# Excerpt provided
....................

The acceleration of change, increasing complexity of relationships, transactions and the lowering cost of publication accompanied by disputes and in response, there is growing need for the kinds of creative technology-assisted dispute resolution process.[2]

Justice delayed is justice denied.- William E. Gladstone a legal maxim which means if justice is not administered in time then it is effectively equal to no redress at all. Indian Judiciary is overburdened with pending litigation.

Delay in administration of justice and high cost of litigation are its pitfalls. These factors have resulted in loss of faith of people in Indian judicial system. Thus, with advent of Alternative Dispute Resolution emphasis has been shifted from traditional rigid method of solving the disputes through litigation to ADR.

Tremendous development in ICT in 20th and 21st century resulted into online cross-border interactions and e- commerce activities on large scale leading to e-disputes such as domain name disputes, hacking, privacy invasion, e-stalking, e-purchase and sell of goods etc. which called for dispute resolution mechanism to resolve the same.

B. Meaning:
ODR is basically employing of available information and communication technology to deliver ADR services or is implementation of ADR in online environment. It utilizes internet as a more efficient medium for parties to resolve their disputes through a variety of ADR methods similar to traditional ADR.

....................

# Stored data

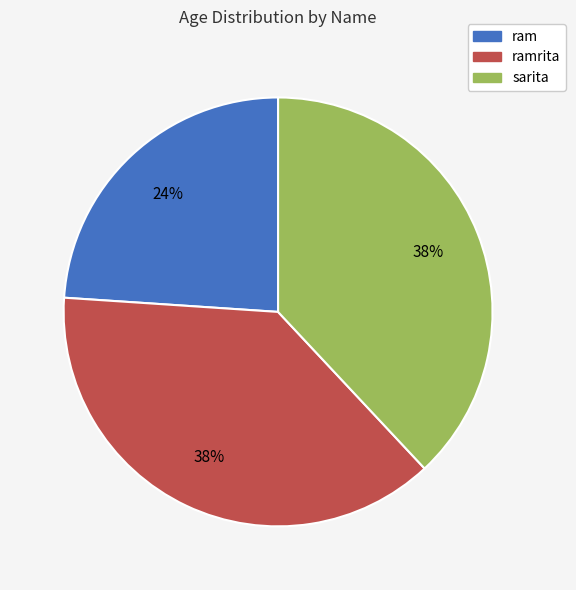

Approximately how many times larger is the value at ramrita compared to sarita?

1.0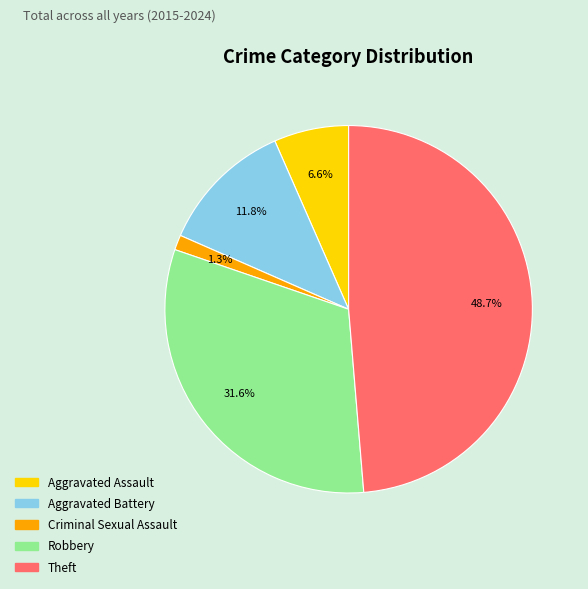

What is the largest slice in the pie chart?

Theft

....................

Copy the online dispute resolution text, starting at "The acceleration of" and stopping after "with pending litigation.", and substitute "overloaded" for "overburdened".

# Result below
The acceleration of change, increasing complexity of relationships, transactions and the lowering cost of publication accompanied by disputes and in response, there is growing need for the kinds of creative technology-assisted dispute resolution process.[2]

Justice delayed is justice denied.- William E. Gladstone a legal maxim which means if justice is not administered in time then it is effectively equal to no redress at all. Indian Judiciary is overloaded with pending litigation.